You are the absolute madman it was so obvious yet so hidden. I wonder how this can be avoided, I didn't use Variant because it does not support shared(), but maybe that was my sin. What do you think about the idea of the compiler emitting a warning when the pointer to a void* pointer is assigned? I can't think of a good reason to have a void* pointer to a void* pointer and actually never used one in code. Maybe someone has a counterargument to this proposal?
Jul 29 2019
parent reply Kagamin <spam here.lot> writes:
Use delegates for callbacks to prevent this.
Jul 29 2019
parent reply Kagamin <spam here.lot> writes:
struct DrillGtkContext
{
     static extern(C)
     void gtk_search_changed(GtkEditable* widget, ref 
DrillGtkContext context)
     {
         context.onSearchChanged();
     }
     void onSearchChanged()
     {
         ...
         startCrawling(drillConfig, searchString, &resultFound);
     }
     void resultFound(immutable(FileInfo) result)
     {
         ...
         queue.g_async_queue_push(f);
     }
}

...
DrillContext* startCrawling(
     in const(DrillConfig) config,
     in immutable(string) searchValue,
     scope void delegate(immutable(FileInfo)) resultCallback)
....................
Directions:
• A. Please copy the entries from their start through the line with "DAS KÖNNTE SIE AUCH INTERESSIEREN", leaving out the pictures.
• B. Resume the forum thread on void* callbacks and delegates from the point where it stops.
....................
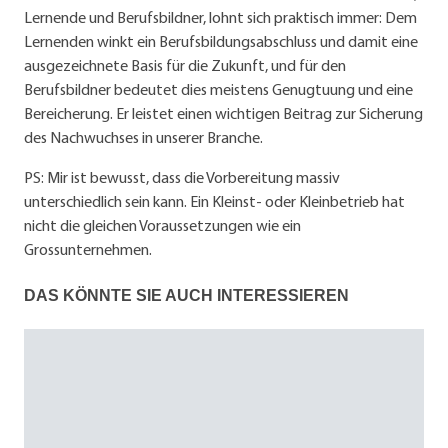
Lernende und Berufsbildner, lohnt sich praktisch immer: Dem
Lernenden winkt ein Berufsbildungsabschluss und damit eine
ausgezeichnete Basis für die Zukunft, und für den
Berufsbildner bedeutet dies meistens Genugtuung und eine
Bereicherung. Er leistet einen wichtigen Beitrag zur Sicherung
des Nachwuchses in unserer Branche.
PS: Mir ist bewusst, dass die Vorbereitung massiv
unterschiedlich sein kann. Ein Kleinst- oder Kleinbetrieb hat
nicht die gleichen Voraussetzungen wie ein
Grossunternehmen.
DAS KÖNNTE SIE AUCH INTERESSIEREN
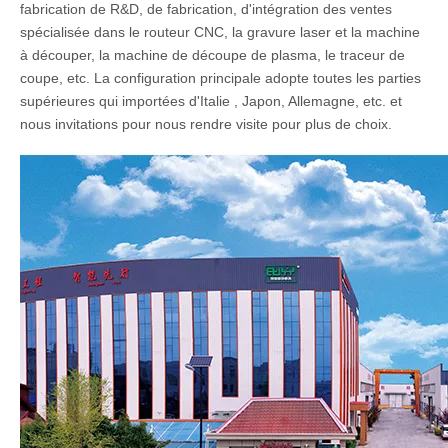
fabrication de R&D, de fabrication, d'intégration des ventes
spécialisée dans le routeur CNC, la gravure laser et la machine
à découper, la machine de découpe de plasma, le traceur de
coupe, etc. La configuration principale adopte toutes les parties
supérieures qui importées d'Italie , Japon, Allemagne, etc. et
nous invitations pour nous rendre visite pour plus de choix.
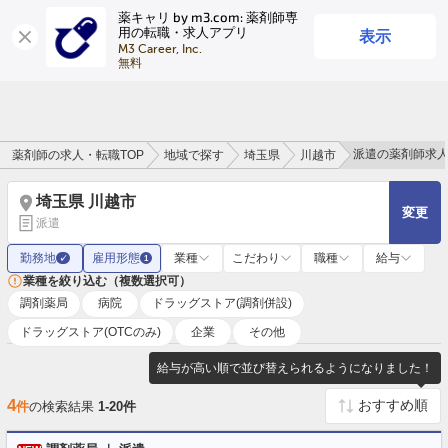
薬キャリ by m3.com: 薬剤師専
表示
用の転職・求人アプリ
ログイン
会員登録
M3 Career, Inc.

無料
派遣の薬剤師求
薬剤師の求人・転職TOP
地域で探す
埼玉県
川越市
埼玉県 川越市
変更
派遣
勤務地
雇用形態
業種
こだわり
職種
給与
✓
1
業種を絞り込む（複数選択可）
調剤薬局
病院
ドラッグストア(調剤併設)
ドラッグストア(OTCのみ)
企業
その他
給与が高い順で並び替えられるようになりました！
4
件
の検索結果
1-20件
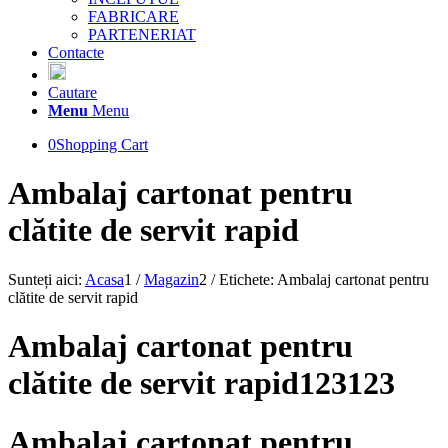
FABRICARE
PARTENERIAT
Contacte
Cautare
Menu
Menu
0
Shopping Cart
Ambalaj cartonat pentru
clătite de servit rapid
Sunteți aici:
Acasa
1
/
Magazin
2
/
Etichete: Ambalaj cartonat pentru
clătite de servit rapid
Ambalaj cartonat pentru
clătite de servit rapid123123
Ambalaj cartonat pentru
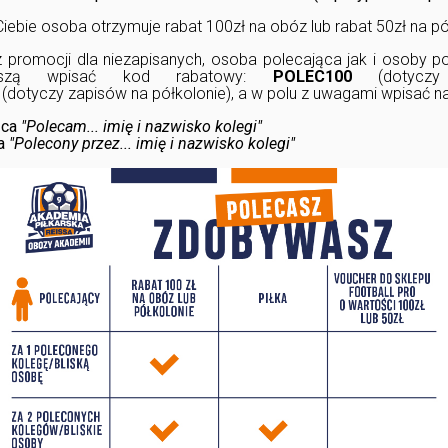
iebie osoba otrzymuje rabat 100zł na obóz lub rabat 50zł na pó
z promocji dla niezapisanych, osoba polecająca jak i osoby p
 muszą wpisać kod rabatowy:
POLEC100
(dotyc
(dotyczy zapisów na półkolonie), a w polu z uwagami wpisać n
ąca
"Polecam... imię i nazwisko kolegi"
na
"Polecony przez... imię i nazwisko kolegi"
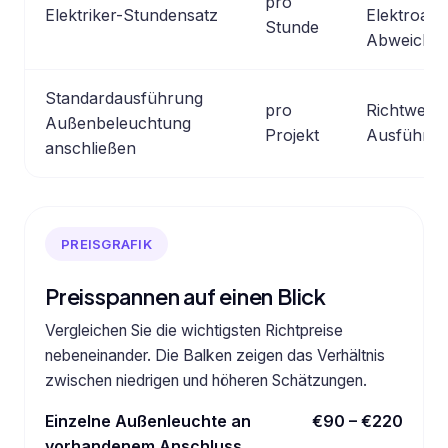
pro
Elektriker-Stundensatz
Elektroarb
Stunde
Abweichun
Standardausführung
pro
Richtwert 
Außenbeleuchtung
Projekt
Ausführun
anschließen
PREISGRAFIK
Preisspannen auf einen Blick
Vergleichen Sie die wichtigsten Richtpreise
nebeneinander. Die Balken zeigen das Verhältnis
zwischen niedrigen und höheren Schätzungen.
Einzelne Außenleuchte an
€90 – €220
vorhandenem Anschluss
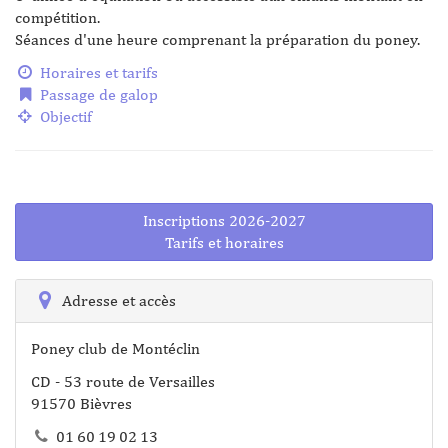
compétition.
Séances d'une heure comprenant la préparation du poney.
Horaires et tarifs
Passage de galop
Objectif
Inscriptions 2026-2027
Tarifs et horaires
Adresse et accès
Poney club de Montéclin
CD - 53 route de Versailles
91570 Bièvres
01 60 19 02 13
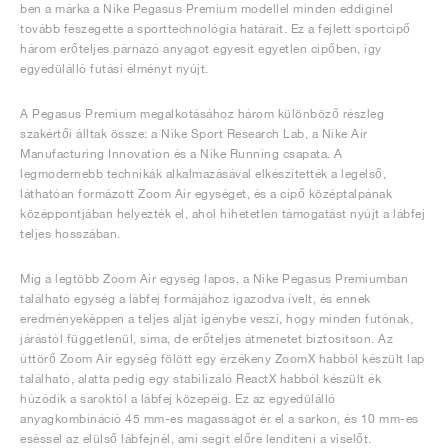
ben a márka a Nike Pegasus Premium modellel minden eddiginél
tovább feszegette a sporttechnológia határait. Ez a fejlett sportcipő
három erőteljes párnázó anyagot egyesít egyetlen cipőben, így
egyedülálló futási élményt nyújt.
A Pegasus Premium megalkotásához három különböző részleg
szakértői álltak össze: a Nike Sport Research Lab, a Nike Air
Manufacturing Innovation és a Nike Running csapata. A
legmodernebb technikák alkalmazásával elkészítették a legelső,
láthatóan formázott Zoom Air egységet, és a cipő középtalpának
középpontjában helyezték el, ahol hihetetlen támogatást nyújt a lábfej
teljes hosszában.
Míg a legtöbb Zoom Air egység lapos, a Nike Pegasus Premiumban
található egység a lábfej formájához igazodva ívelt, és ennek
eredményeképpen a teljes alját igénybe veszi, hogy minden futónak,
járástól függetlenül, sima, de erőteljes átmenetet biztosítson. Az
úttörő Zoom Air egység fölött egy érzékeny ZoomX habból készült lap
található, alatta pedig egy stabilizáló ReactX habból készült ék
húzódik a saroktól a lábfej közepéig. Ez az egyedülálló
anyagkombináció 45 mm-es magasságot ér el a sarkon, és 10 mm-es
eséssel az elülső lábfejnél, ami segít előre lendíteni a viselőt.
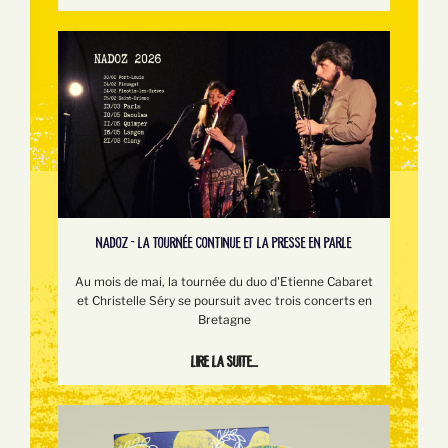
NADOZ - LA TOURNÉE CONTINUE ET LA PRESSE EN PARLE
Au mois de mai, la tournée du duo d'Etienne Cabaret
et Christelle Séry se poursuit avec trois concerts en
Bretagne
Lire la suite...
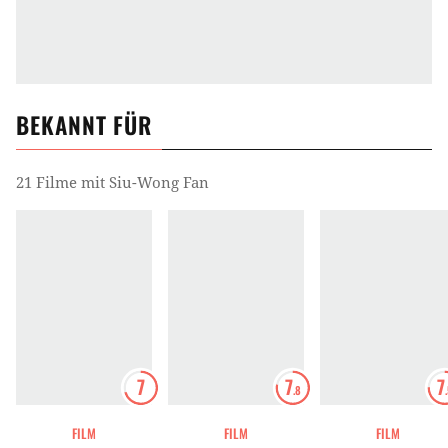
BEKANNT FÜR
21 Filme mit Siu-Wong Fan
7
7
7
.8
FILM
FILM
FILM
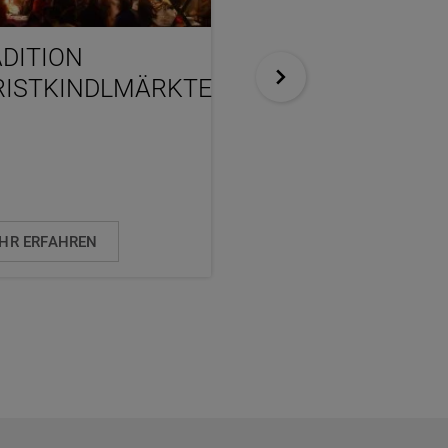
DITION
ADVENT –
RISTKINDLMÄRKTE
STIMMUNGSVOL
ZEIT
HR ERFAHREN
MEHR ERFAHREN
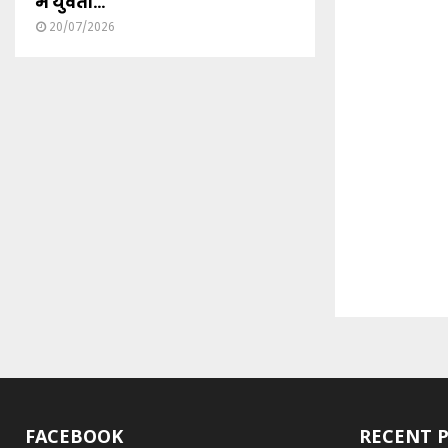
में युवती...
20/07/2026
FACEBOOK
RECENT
....................
Answers by task:
• A.
Lernende und Berufsbildner, lohnt sich praktisch immer: Dem
Lernenden winkt ein Berufsbildungsabschluss und damit eine
ausgezeichnete Basis für die Zukunft, und für den
Berufsbildner bedeutet dies meistens Genugtuung und eine
Bereicherung. Er leistet einen wichtigen Beitrag zur Sicherung
des Nachwuchses in unserer Branche.
PS: Mir ist bewusst, dass die Vorbereitung massiv
unterschiedlich sein kann. Ein Kleinst- oder Kleinbetrieb hat
nicht die gleichen Voraussetzungen wie ein
Grossunternehmen.
DAS KÖNNTE SIE AUCH INTERESSIEREN

• B.
{
     ...
     new Crawler(..., c.callback);
}
Jul 29 2019
next sibling parent reply Federico Santamorena <federico santamorena.me> writes:
On Monday, 29 July 2019 at 12:18:51 UTC, Kagamin wrote:
 struct DrillGtkContext
 {
     static extern(C)
     void gtk_search_changed(GtkEditable* widget, ref 
 DrillGtkContext context)
     {
         context.onSearchChanged();
     }
     void onSearchChanged()
     {
         ...
         startCrawling(drillConfig, searchString, &resultFound);
     }
     void resultFound(immutable(FileInfo) result)
     {
         ...
         queue.g_async_queue_push(f);
     }
 }

 ...
 DrillContext* startCrawling(
     in const(DrillConfig) config,
     in immutable(string) searchValue,
     scope void delegate(immutable(FileInfo)) resultCallback)
 {
     ...
     new Crawler(..., c.callback);
 }
Oooooh I see, I recently switched from C to D and this is a lot cleaner I thought you couldn't use D things like "ref" in extern(C)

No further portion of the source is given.